Despite a sputtering US economy, the Federal Reserve is likely to hold fire on interest rates as it waits for either an easing of inflation or a pickup in growth, analysts say.
No change in rates is expected at Wednesday's meeting of the US central bank's Federal Open Market Committee (FOMC), which has held its base rate steady at 5.25 percent since last June.
Yet some analysts are still holding out hope that the Fed will open the door to a rate cut sometime this year if conditions continue to soften.
Some recent data has been surprisingly sluggish -- GDP for the first quarter was a tepid 1.3 percent, and last month produced a net gain of just 88,000 new payroll jobs.
Meanwhile US home sales showed their biggest monthly fall in over 18 years in March, suggesting that the biggest drag on US economic activity is not over.
But other recent data has been firmer -- surveys on manufacturing and services have been above expectations, and factory orders rose 3.1 percent in March.
Inflation indicators remain a bit too hot for the Fed, which had brought rates up after of a long period of stimulation since 2001. Consumer prices were up 0.6 percent in March even though "core" prices, excluding food and energy, have been tamer.
Joel Naroff of Naroff Economic Advisors said he remained "hopeful, though not overly confident," about a message suggesting rates may be headed lower.
"There is little doubt that no change will be made in rates," Naroff said.
But he added that "the softer job gains and slowing wage increases would allow the [FOMC] members to hint at a potential rate cut. But they have not been that forthcoming in their comments so I suspect there may be some disagreement on how to proceed."

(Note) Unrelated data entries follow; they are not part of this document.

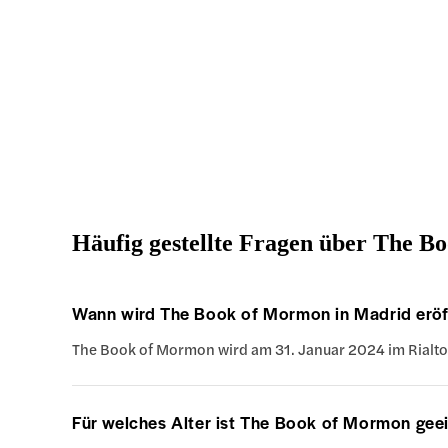
Häufig gestellte Fragen über The B
Wann wird The Book of Mormon in Madrid eröf
The Book of Mormon wird am 31. Januar 2024 im Rialto 
Für welches Alter ist The Book of Mormon gee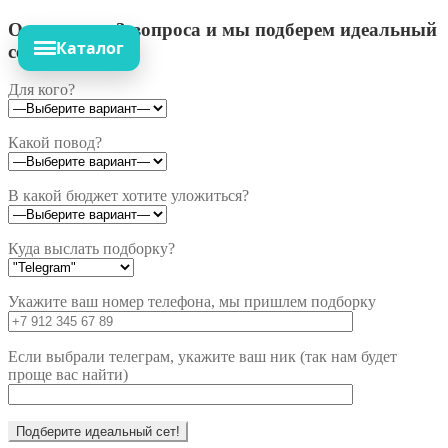
Ответьте на 3 вопроса и мы подберем идеальный
Каталог
сет!
Для кого?
Какой повод?
В какой бюджет хотите уложиться?
Куда выслать подборку?
Укажите ваш номер телефона, мы пришлем подборку
Если выбрали телеграм, укажите ваш ник (так нам будет
проще вас найти)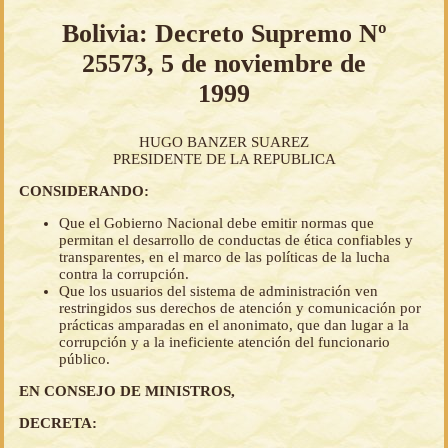
Bolivia: Decreto Supremo Nº
25573, 5 de noviembre de
1999
HUGO BANZER SUAREZ
PRESIDENTE DE LA REPUBLICA
CONSIDERANDO:
Que el Gobierno Nacional debe emitir normas que
permitan el desarrollo de conductas de ética confiables y
transparentes, en el marco de las políticas de la lucha
contra la corrupción.
Que los usuarios del sistema de administración ven
restringidos sus derechos de atención y comunicación por
prácticas amparadas en el anonimato, que dan lugar a la
corrupción y a la ineficiente atención del funcionario
público.
EN CONSEJO DE MINISTROS,
DECRETA: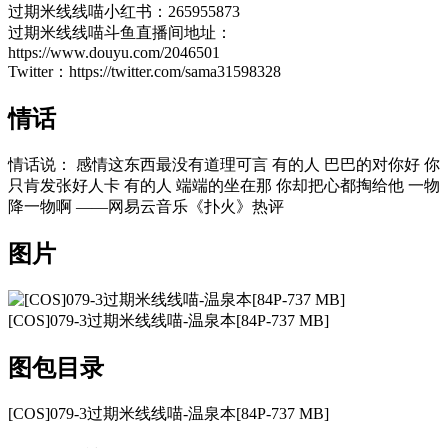
过期米线线喵小红书：265955873
过期米线线喵斗鱼直播间地址：
https://www.douyu.com/2046501
Twitter：https://twitter.com/sama31598328
情话
情话说： 感情这东西最没有道理可言 有的人 巴巴的对你好 你
只肯发张好人卡 有的人 端端的坐在那 你却把心都掏给他 一物
降一物啊 ——网易云音乐《扑火》热评
图片
[COS]079-3过期米线线喵-温泉本[84P-737 MB]
图包目录
[COS]079-3过期米线线喵-温泉本[84P-737 MB]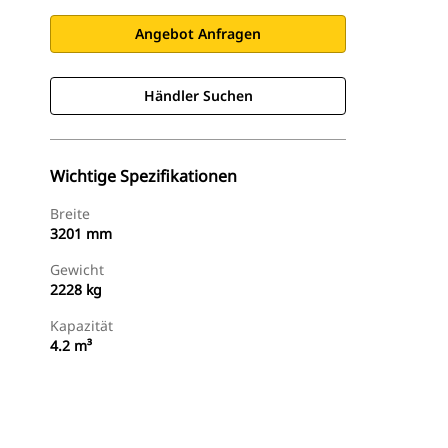
Angebot Anfragen
Händler Suchen
Wichtige Spezifikationen
Breite
3201 mm
Gewicht
2228 kg
Kapazität
4.2 m³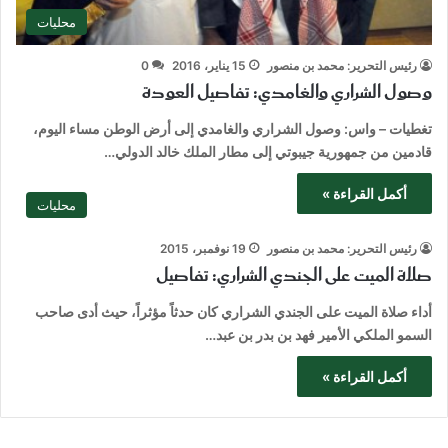
محليات
رئيس التحرير: محمد بن منصور
15 يناير، 2016
0
وصول الشراري والغامدي: تفاصيل العودة
تغطيات – واس: وصول الشراري والغامدي إلى أرض الوطن مساء اليوم،
قادمين من جمهورية جيبوتي إلى مطار الملك خالد الدولي…
أكمل القراءة »
محليات
رئيس التحرير: محمد بن منصور
19 نوفمبر، 2015
صلاة الميت على الجندي الشراري: تفاصيل
أداء صلاة الميت على الجندي الشراري كان حدثاً مؤثراً، حيث أدى صاحب
السمو الملكي الأمير فهد بن بدر بن عبد…
أكمل القراءة »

Gary Thayer, chief economist at AG Edwards, said he sees the Fed cutting rates this year if the economy fails to re-accelerate.
"If the economy continues to grow at a subpar rate this year as we expect, the risk of inflation is likely to decline," Thayer said. "Core consumer-prices inflation has also moved down toward the Fed's 1 percent to 2 percent comfort zone and could be down into that zone by later this year. Therefore, we continue to believe the Fed will cut short-term interest rates two or three times before the end of the year."
Scotiabank's Camilla Sutton said the weak data "continues to increase the odds that the Fed cuts more aggressively than the market has currently priced in."
The combination of weak GDP, lower core inflation and an uptick in the jobless rate "creates an environment where the likelihood of Fed cuts has increased," she said.
Joseph Balestrino at Federated Investors said he sees no action for now until the economic picture is clearer.
"There doesn't seem to be a need for rate action. The economy doesn't appear to need the stimulus a rate cut would provide," he said.
Balestrino said the soft conditions were in the first three months of the year and that "the Fed has said it expects the economy to re-accelerate later this year."
"Consumers continue to spend money. And they continue to earn it, with unemployment remaining low. At the same time, most foreign economies are trending higher than expected, giving our own a boost," he said.
Chief economist Ethan Harris at Lehman Brothers said the Fed will keep taming inflation as its top priority, and that this battle is not yet over.
"Not only is the FOMC serious about getting the core below 2 percent [annually], it does not want to declare victory on inflation prematurely," Harris said.